(Records drawn from a dataset)
---
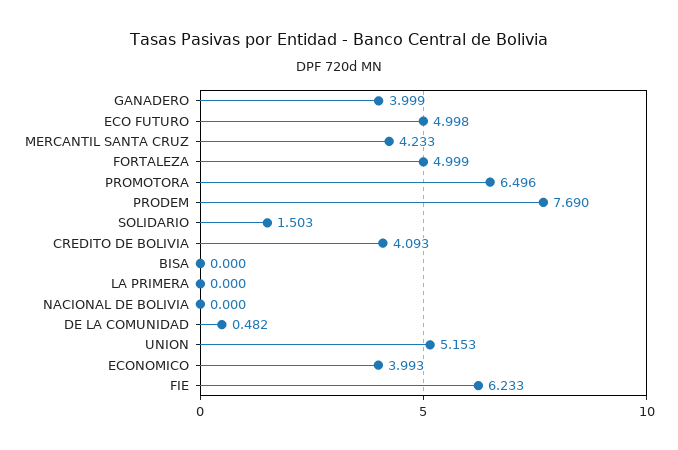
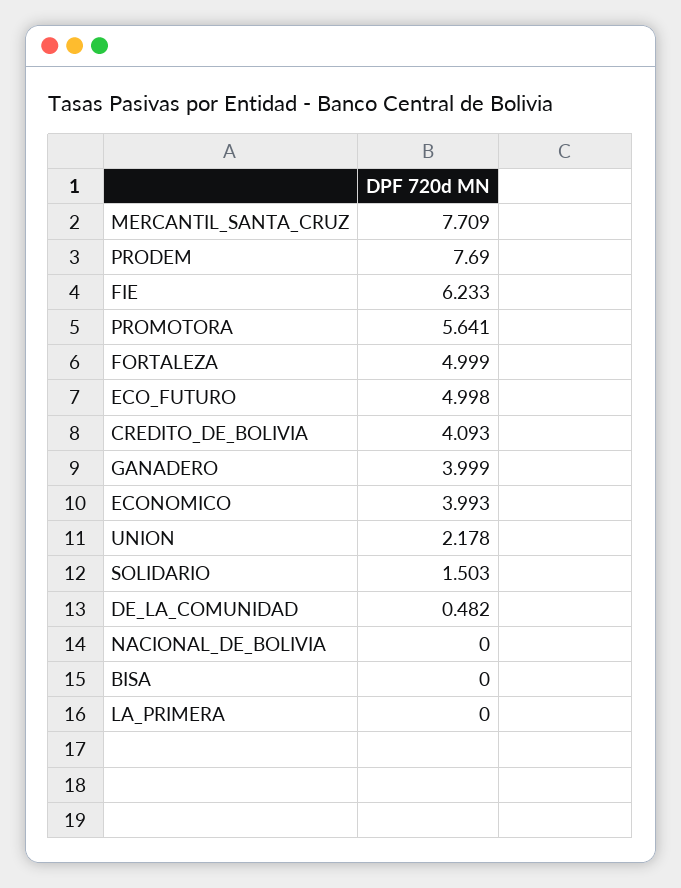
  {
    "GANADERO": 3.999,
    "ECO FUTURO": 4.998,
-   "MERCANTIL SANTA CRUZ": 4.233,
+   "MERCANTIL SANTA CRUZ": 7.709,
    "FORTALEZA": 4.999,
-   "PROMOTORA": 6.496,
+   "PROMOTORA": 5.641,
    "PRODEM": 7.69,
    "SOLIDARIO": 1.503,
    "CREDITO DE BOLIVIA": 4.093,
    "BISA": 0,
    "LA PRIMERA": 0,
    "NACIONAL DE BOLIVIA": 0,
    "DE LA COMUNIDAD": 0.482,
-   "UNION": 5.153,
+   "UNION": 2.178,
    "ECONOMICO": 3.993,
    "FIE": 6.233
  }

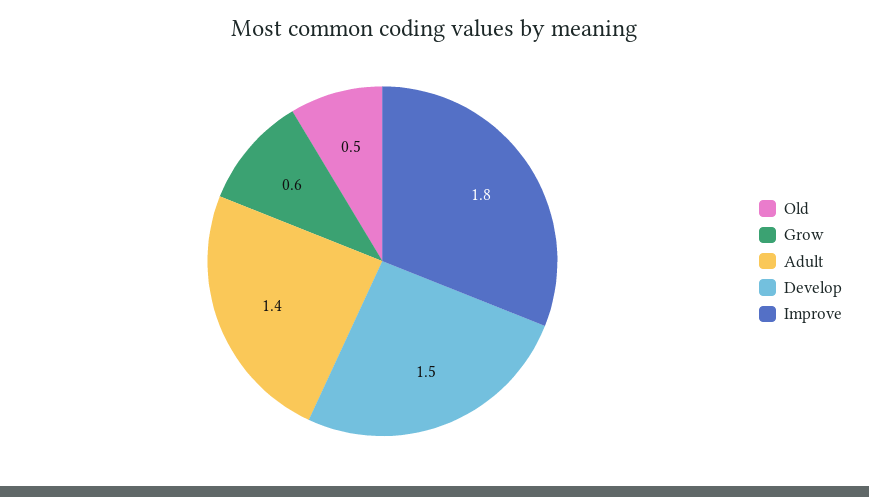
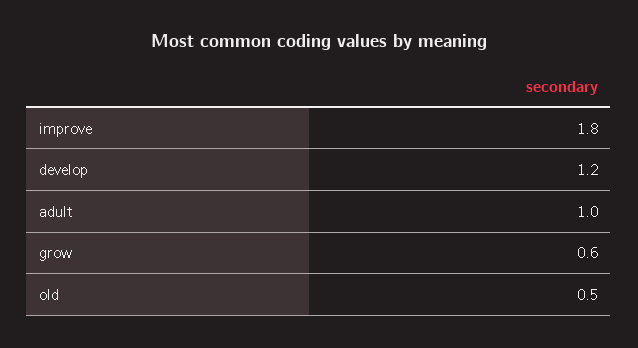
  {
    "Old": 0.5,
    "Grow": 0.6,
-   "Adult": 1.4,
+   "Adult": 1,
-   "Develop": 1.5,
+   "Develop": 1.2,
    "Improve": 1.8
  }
---
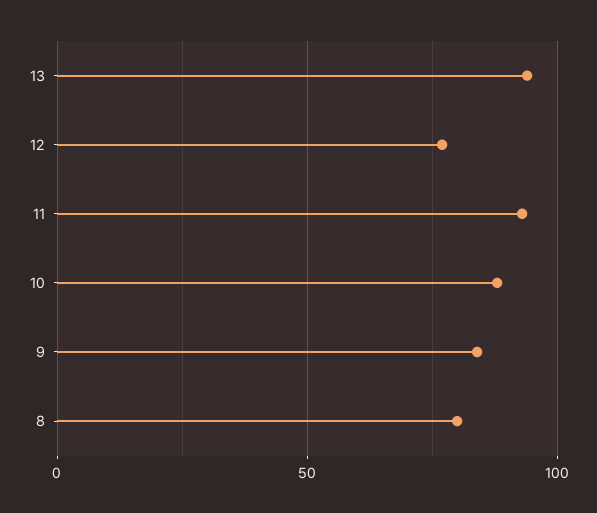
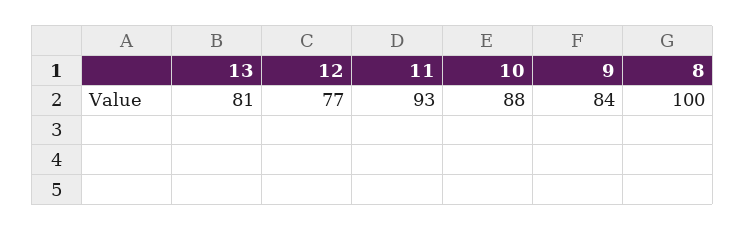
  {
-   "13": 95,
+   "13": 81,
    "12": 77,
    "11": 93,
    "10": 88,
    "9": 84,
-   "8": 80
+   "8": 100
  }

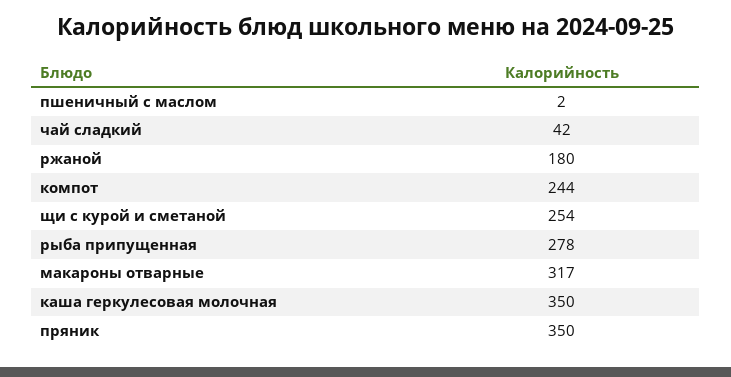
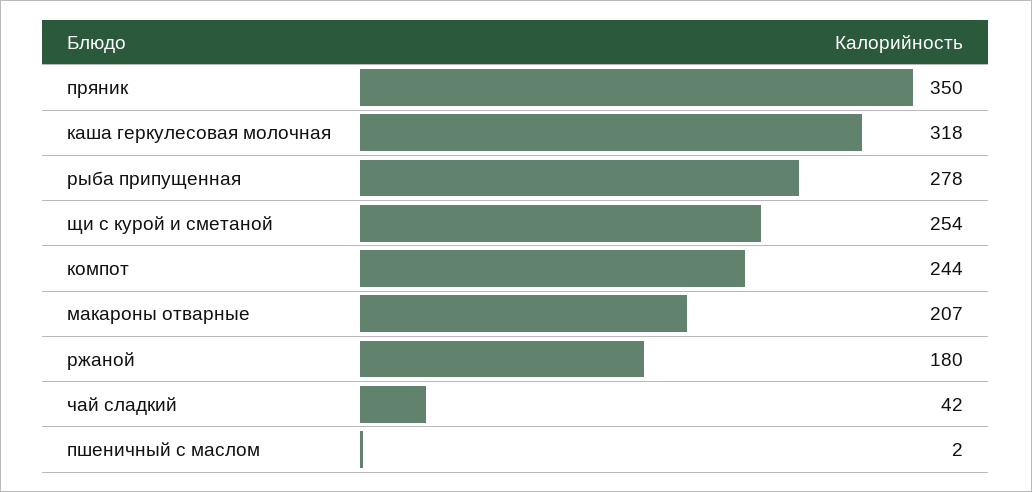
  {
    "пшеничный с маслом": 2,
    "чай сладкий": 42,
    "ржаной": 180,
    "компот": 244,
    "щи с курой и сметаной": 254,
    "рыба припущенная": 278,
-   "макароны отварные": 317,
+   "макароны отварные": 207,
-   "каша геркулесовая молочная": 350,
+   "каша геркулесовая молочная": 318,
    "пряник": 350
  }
---
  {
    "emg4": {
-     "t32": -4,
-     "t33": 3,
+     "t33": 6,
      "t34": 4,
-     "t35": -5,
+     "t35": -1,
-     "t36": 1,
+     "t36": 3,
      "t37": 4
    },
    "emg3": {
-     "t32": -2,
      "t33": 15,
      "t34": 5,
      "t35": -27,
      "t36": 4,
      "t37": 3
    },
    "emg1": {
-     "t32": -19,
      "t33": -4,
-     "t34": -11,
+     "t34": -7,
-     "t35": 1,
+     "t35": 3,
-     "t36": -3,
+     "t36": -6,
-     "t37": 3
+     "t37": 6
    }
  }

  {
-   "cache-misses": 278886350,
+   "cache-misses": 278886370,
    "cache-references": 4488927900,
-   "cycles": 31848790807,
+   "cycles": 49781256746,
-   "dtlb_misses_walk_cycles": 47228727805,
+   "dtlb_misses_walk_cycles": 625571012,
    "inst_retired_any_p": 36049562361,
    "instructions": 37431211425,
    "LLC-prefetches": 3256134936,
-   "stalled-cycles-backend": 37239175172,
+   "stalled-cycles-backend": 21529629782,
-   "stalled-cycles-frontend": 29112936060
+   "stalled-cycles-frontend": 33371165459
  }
---
■ **Task brief**: Write down every line of the data above that includes the string "геркулесовая".

■ **Result for this exercise**:
-   "каша геркулесовая молочная": 350,
+   "каша геркулесовая молочная": 318,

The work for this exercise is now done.